The Twelfth Enchantment is a 2011 novel by David Liss. Lucy Derrick is a women of good breeding, and bad repute. When she was 16, she ran off with a man Jonas Morrison, and her tragic life began. Her sister died, her father died, and she was forced to live with her uncle, and his maid, who spend their time making Lucy miserable and trying to marry her off to a mill owner. Things change for Lucy when Lord Byron collapses at her home, leading her into magic and adventure. Will she defeat the mysterious forces gathering against her and all of England? This novel is set against the backdrop of a rapidly industrializing England.
This work includes examples of:
- Adaptational Heroism: Mary Crawford is imported from Jane Austen's Mansfield Park, but is portrayed in a more favorable light, while Fanny Price, the heroine of Austen's novel, is referred to as "something of a simpleton".
- Arc Words: "Gather the Leaves."
- Artistic License History: When Lucy meets Spencer Perceval, the Prime Minister, he's described as being in his sixties. In actuality, he was 49 at the time of his death.
- Chekhov's Gun: Lampshaded. When Mrs. Emmett prevents Lucy from summoning a dangerous spirit, she tells her to hang onto the flawed summoning talisman because it might come in useful. Sure enough, it does.
- Dead All Along: Mary Crawford and Lady Harriett.
- Golem: Mrs. Emmett. Of the word for truth on forehead type.
- Our Fairies Are Different: Apparently what fairies truly are are zombies. Immortal beings made from the dead.
- Historical-Domain Character: Lord Byron plays a large part here — both as potential Love Interest and as a partner in magical schemes. William Blake also makes an appearance.

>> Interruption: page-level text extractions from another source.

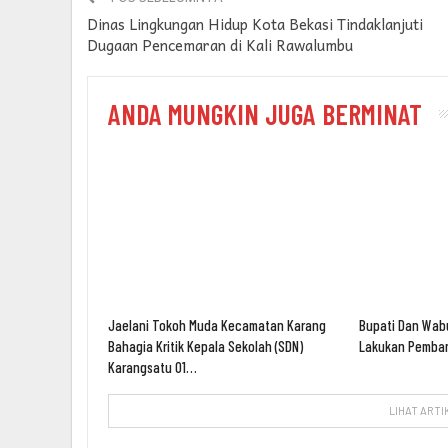
Dinas Lingkungan Hidup Kota Bekasi Tindaklanjuti
Dugaan Pencemaran di Kali Rawalumbu
ANDA MUNGKIN JUGA BERMINAT
Jaelani Tokoh Muda Kecamatan Karang
Bupati Dan Wab
Bahagia Kritik Kepala Sekolah (SDN)
Lakukan Pemban
Karangsatu 01…
LIHAT ARTI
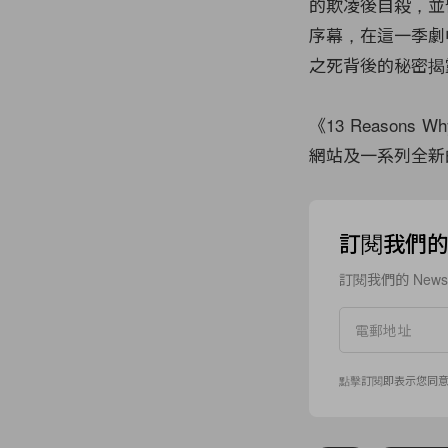
的欺凌後自殺，並
序幕，在這一季劇
之死背後的秘密揭
《13 Reasons 
網站及一系列全新
訂閱我們的 N
訂閱我們的 New
點擊訂閱即表示您同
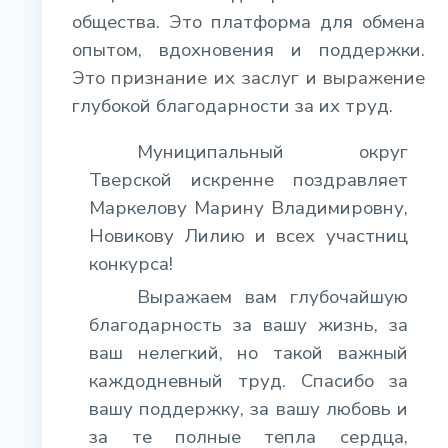
общества. Это платформа для обмена
опытом, вдохновения и поддержки.
Это признание их заслуг и выражение
глубокой благодарности за их труд.
Муниципальный округ
Тверской искренне поздравляет
Маркелову Марину Владимировну,
Новикову Лилию и всех участниц
конкурса!
Выражаем вам глубочайшую
благодарность за вашу жизнь, за
ваш нелегкий, но такой важный
каждодневный труд. Спасибо за
вашу поддержку, за вашу любовь и
за те полные тепла сердца,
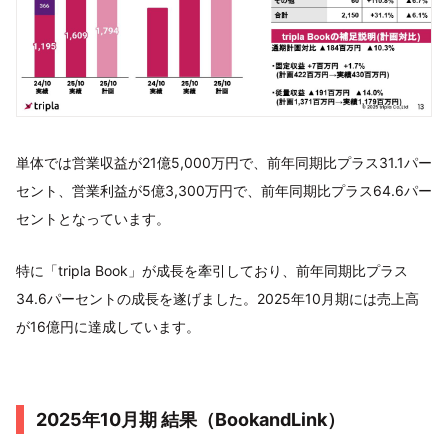
単体では営業収益が21億5,000万円で、前年同期比プラス31.1パー
セント、営業利益が5億3,300万円で、前年同期比プラス64.6パー
セントとなっています。
特に「tripla Book」が成長を牽引しており、前年同期比プラス
34.6パーセントの成長を遂げました。2025年10月期には売上高
が16億円に達成しています。
2025年10月期 結果（BookandLink）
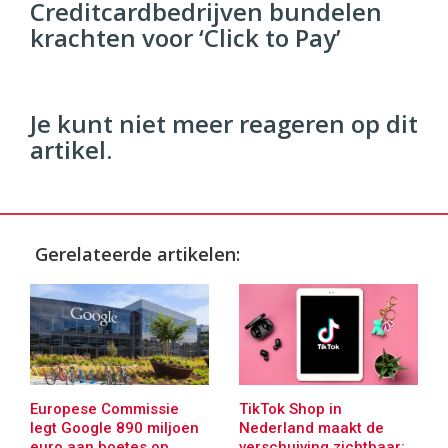
96
Creditcardbedrijven bundelen
54
krachten voor ‘Click to Pay’
Je kunt niet meer reageren op dit
artikel.
Gerelateerde artikelen:
Europese Commissie
TikTok Shop in
legt Google 890 miljoen
Nederland maakt de
euro aan boetes op
verschuiving zichtbaar:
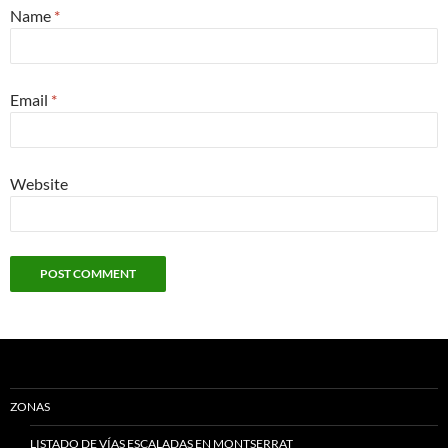
Name
*
Email
*
Website
ZONAS
LISTADO DE VÍAS ESCALADAS EN MONTSERRAT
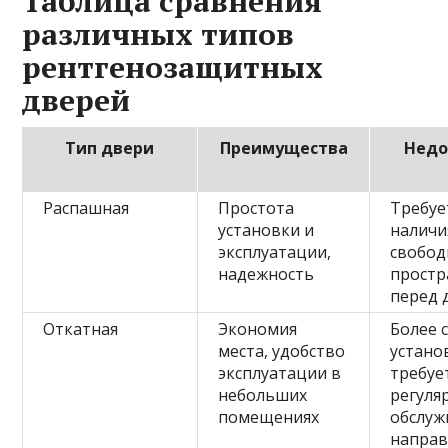
Таблица сравнения
различных типов
рентгенозащитных
дверей
Тип двери
Преимущества
Недо
Распашная
Простота
Требуе
установки и
наличи
эксплуатации,
свобод
надежность
простр
перед 
Откатная
Экономия
Более 
места, удобство
устано
эксплуатации в
требуе
небольших
регуля
помещениях
обслуж
напра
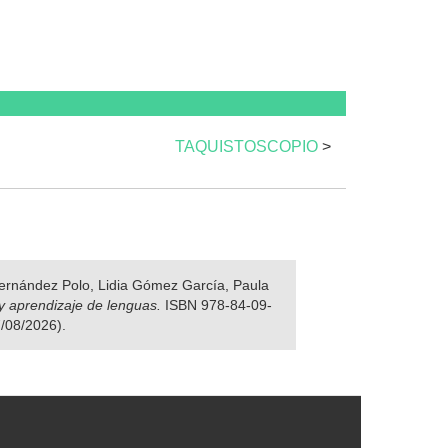
TAQUISTOSCOPIO
>
 Fernández Polo, Lidia Gómez García, Paula
y aprendizaje de lenguas.
ISBN 978-84-09-
7/08/2026).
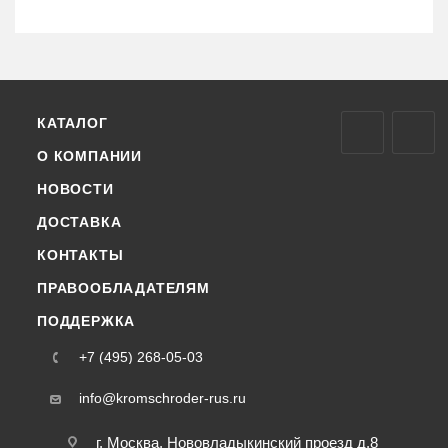
КАТАЛОГ
О КОМПАНИИ
НОВОСТИ
ДОСТАВКА
КОНТАКТЫ
ПРАВООБЛАДАТЕЛЯМ
ПОДДЕРЖКА
+7 (495) 268-05-03
info@kromschroder-rus.ru
г. Москва, Нововладыкинский проезд д.8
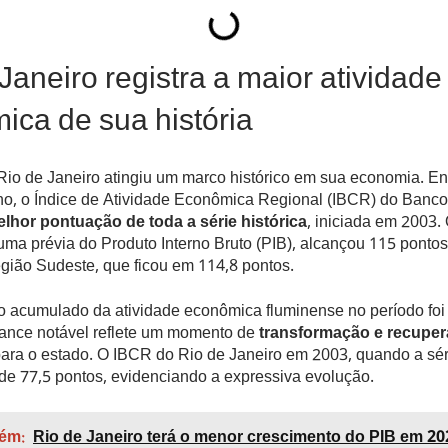
Janeiro registra a maior atividade
ica de sua história
io de Janeiro atingiu um marco histórico em sua economia. Ent
ano, o Índice de Atividade Econômica Regional (IBCR) do Banco
lhor pontuação de toda a série histórica
, iniciada em 2003. 
uma prévia do Produto Interno Bruto (PIB), alcançou 115 ponto
gião Sudeste, que ficou em 114,8 pontos.
o acumulado da atividade econômica fluminense no período foi
ance notável reflete um momento de
transformação e recupe
ara o estado. O IBCR do Rio de Janeiro em 2003, quando a séri
de 77,5 pontos, evidenciando a expressiva evolução.
ém:
Rio de Janeiro terá o menor crescimento do PIB em 20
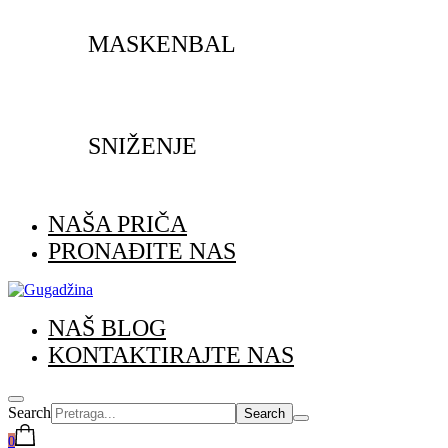
MASKENBAL
SNIŽENJE
NAŠA PRIČA
PRONAĐITE NAS
NAŠ BLOG
KONTAKTIRAJTE NAS
Search
0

- Heroic Sacrifice: The sacrifice of a friend is stronger than any magic. Ms. Crawford states this in the beginning of the book. She sacrifices herself to save Lucy and England. Ms. Emmett also sacrifices herself to avoid being used against Lucy.
- Magic A Is Magic A: Lucy states that magic is basically a more advanced branch of physics.
- Changeling Tale: Lucy's niece is switched for a strange hungry creature. Ms. Crawford does this to protect the child from being killed.
- Ludd Was Right: The view of many characters in this novel such as Mary Crawford and William Blake. General Ludd is apparently an immortal, and the schemes against the Luddites by the brothers of the Rosy Cross are machinations by the revenants to get rid of magic and secure their immortality.
- Slut-Shaming: Lucy is considered Defiled Forever because she ran off with Jonas Morrison. He was saving her life in fact. Later this is repeated as people believe that she has had sex with Lord Byron.
- Take a Third Option: Lucy repeatedly says there must be a way between the mills and the Luddites. There is.
- Who Wants to Live Forever?: The undying here lose all sense of who they once were, and seek only for safety and their own pleasure. Ms. Crawford allows herself to be killed to avoid this fate.